Production Embedding Top-Worked Gate Handoff
The top-worked title proof lane is now complete, and the source-authority map is wired into corpus freezing.
This checkpoint closes the top-worked title embedding gap without embedding raw junk labels. The run repaired the last four generic posting-style titles into clean role-intent titles, embedded only those four with Gemini Embedding 2 through paid Vertex ADC, and added a source-authority preflight so future corpus freezes must verify the hidden-gem sources before generating embedding manifests.
Top-Worked Lane
The full active goal remains in progress. This checkpoint completes the top-worked title proving ground and keeps runtime promotion separate from build-time vector proof.
The live receipt reports status: pass, production_eligible: true, and a quality-pair gap of 0.247901 using strict_title_soc_function_v2.
Source Authority First
Registry verifies hidden-gem sources.
Corpus freeze requires registry proof.
Posting phrases repair into role intent.
Only clean repaired rows are embedded.
run_production_embedding_corpus now regenerates and verifies production_source_authority_registry_v1 before writing the corpus receipt. The registry checks harvest source map, source truth ledger, title ledger, mapping-chain ledger, salvage map, jobs-research title audit, clean candidates, jobs-research manifest, and evidence-atlas title/responsibility parquet files.
| Original phrase | Repaired embedding title |
|---|---|
management training - entry level | management trainee |
office expansion- entry level professionals wanted | office associate |
entry level openings: fast-paced marketing team | marketing associate |
restaurant / hospitality experience - entry level positions | hospitality associate |
Receipts
Primary receipts live under /srv/aina/aina-data-engine-room/artifacts/validation/, especially ain_506_live_gemini_embedding_run_v1.json, ain_506_production_semantic_embedding_corpus_v1.json, production_source_authority_registry_v1.json, and ain_506_p0_embedding_contract_gate_v1.json.
| Receipt | Metric | Value |
|---|---|---|
| Live Gemini run | top_1000_vector_count | 1000 |
| Live Gemini run | top_500_vector_count | 500 |
| Live Gemini run | failed_quality_gates | [] |
| Zero-new dry run | candidate_count | 0 |
| Corpus freeze | chunk_count | 298869 |
| Corpus freeze | manifest_shard_count | 314 |
| Source registry | trusted_jobs_research_titles | 15104 |
| Source registry | clean_candidate_row_count | 44440 |
uv run pytest tests/test_production_embeddings.py tests/test_embedding_contracts.py -q uv run ruff check src/aina_data_engine/production_embedding_eligibility.py src/aina_data_engine/production_embeddings.py tests/test_production_embeddings.py uv run aina-data-engine --root /srv/aina/aina-data-engine-room ain-506-p0-gate uv run aina-data-engine --root /srv/aina/aina-data-engine-room validate
Results: 35 passed, Ruff All checks passed, P0 gate pass, and full validation pass.
Code And Artifacts
Code changes are in src/aina_data_engine/production_embeddings.py, src/aina_data_engine/production_embedding_eligibility.py, and tests/test_production_embeddings.py. Generated evidence updated the live Gemini receipt, quality pairs, corpus receipt, source-authority registry, eligibility and repair receipts, repaired top-worked overlay, vector parquet, and chunk parquet.
No More Rediscovering This Layer
The engine can now prove complete Gemini coverage over the top-worked title proving ground, including the top 500 hardening band.
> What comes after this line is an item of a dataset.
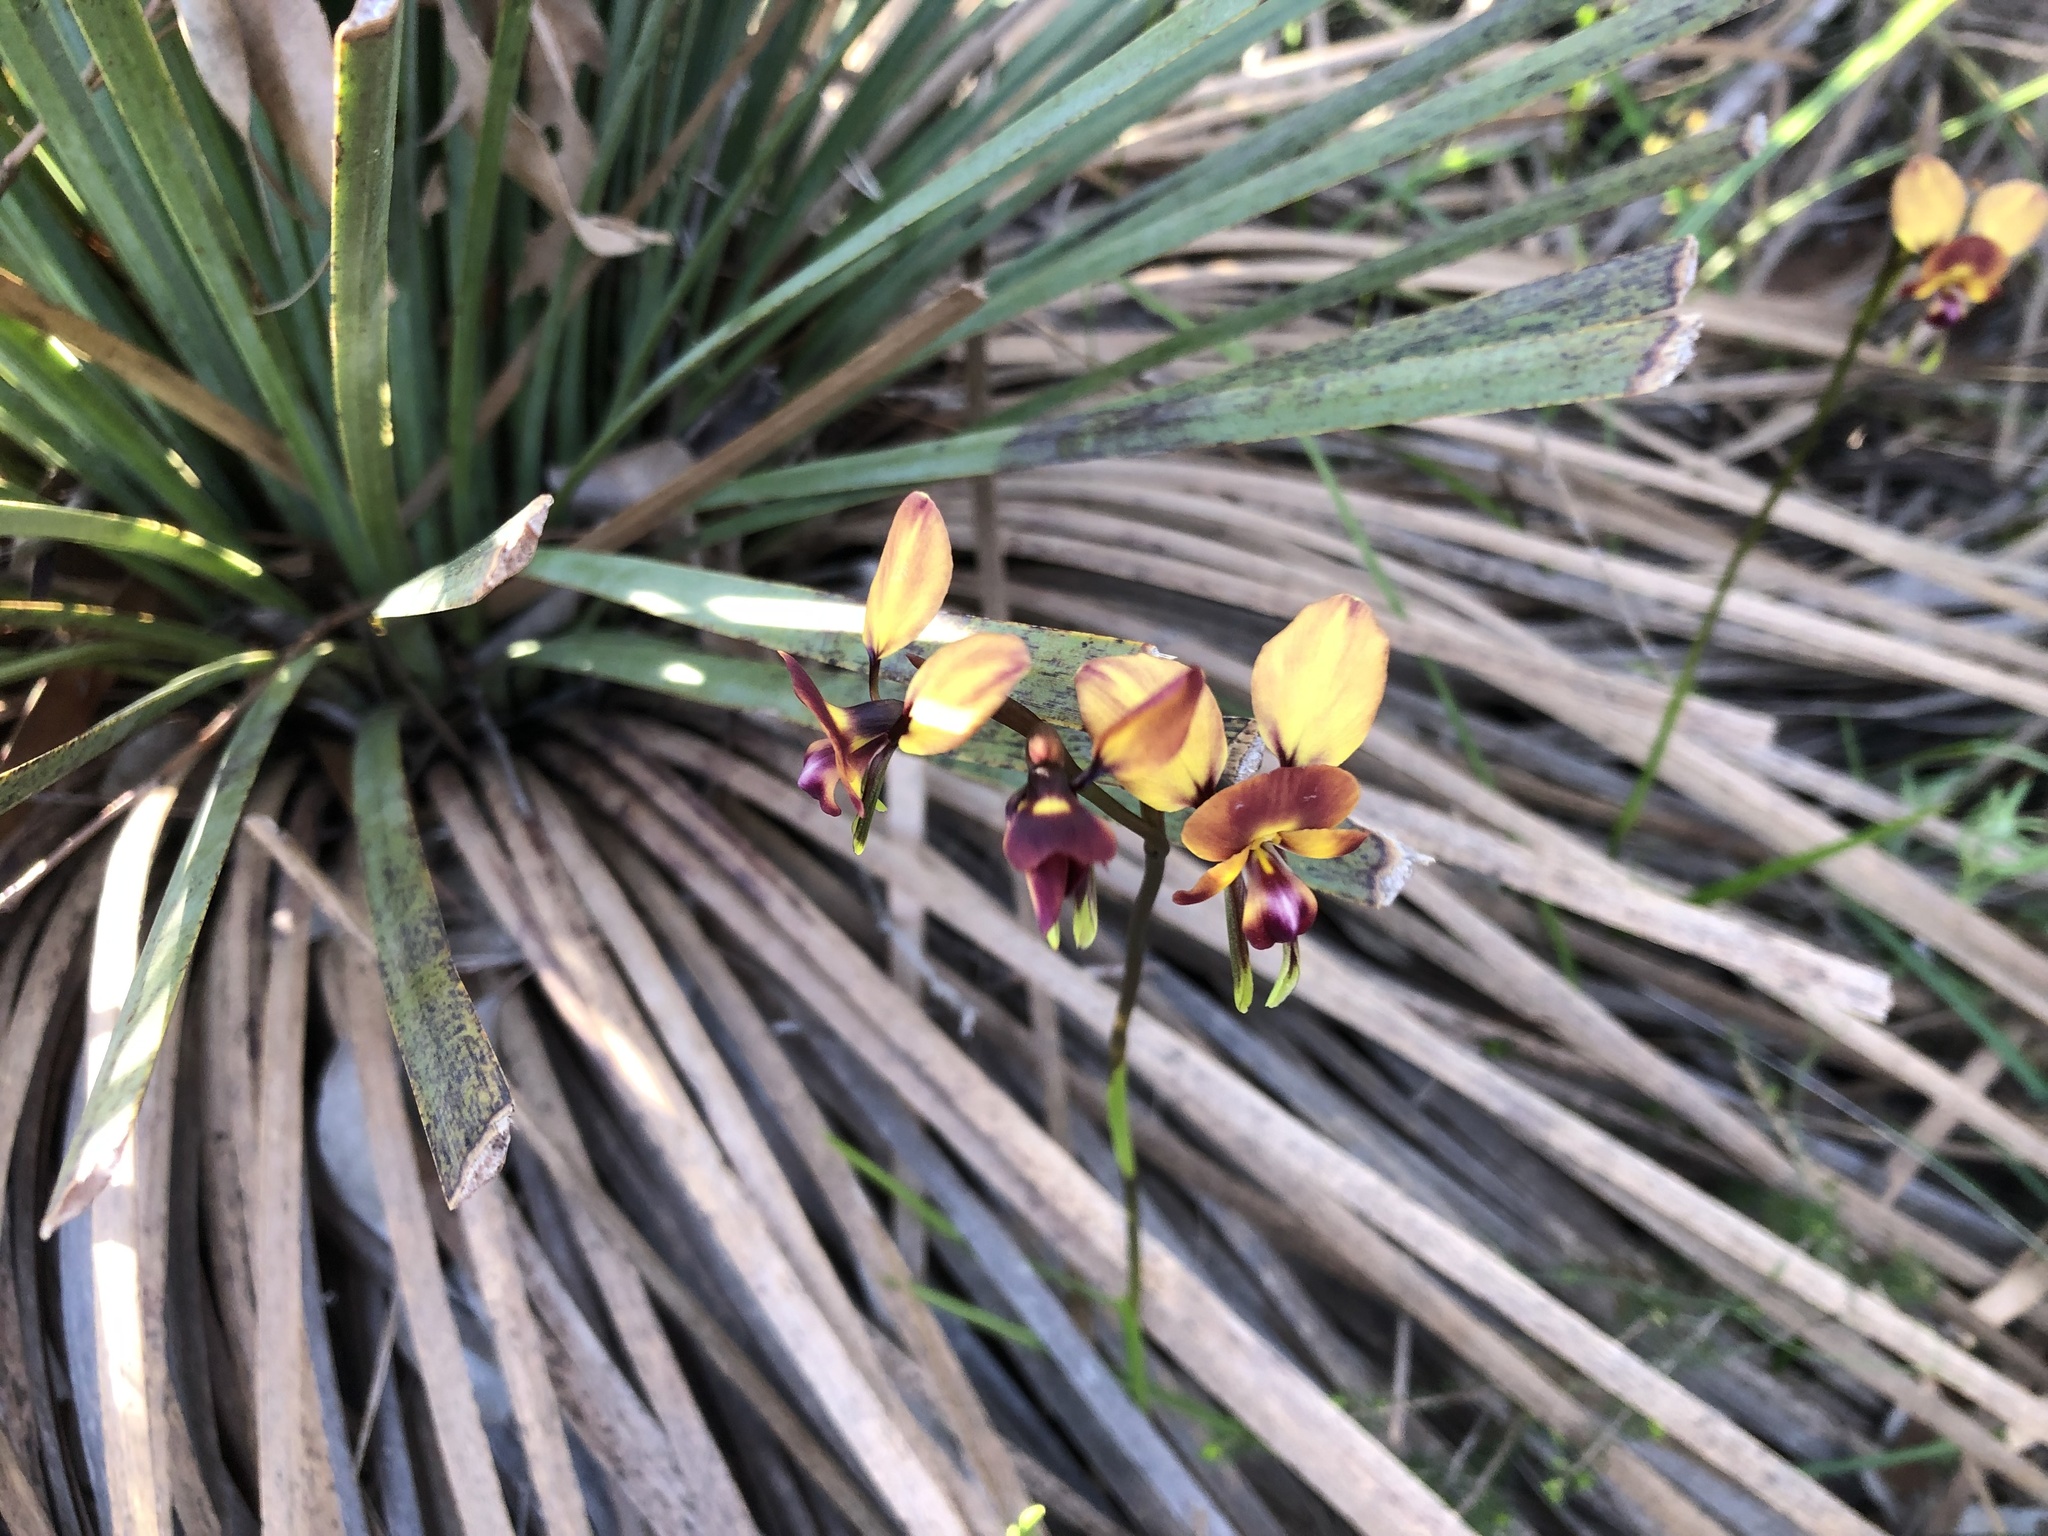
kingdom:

More importantly, source authority is no longer just a report. The corpus-freeze command now has to prove that the jobs-research title audit, clean candidates, evidence atlas, ledgers, salvage map, and source truth ledger are present before it claims a production semantic corpus.
Expand Carefully
Start with the next source family that has high value and manageable risk: regenerate scoped eligibility for serviceable_title, spot-check 50 repaired rows for title noise and label leakage, dry-run the first 500-1000 new candidates, and embed progressively only if the semantic check holds.
cd /srv/aina/aina-data-engine-room
git status --short --branch
git log -3 --oneline
jq '{status,valid,production_eligible,metrics,failed_quality_gates}' artifacts/validation/ain_506_live_gemini_embedding_run_v1.json
jq '{status,valid,metrics,checks,failed_checks}' artifacts/validation/production_source_authority_registry_v1.json
uv run pytest tests/test_production_embeddings.py tests/test_embedding_contracts.py -q
uv run aina-data-engine --root /srv/aina/aina-data-engine-room ain-506-p0-gate
uv run aina-data-engine --root /srv/aina/aina-data-engine-room validate
Resume from the receipts, not from memory: the source-authority registry and top-worked embedding receipt are now the proof surfaces.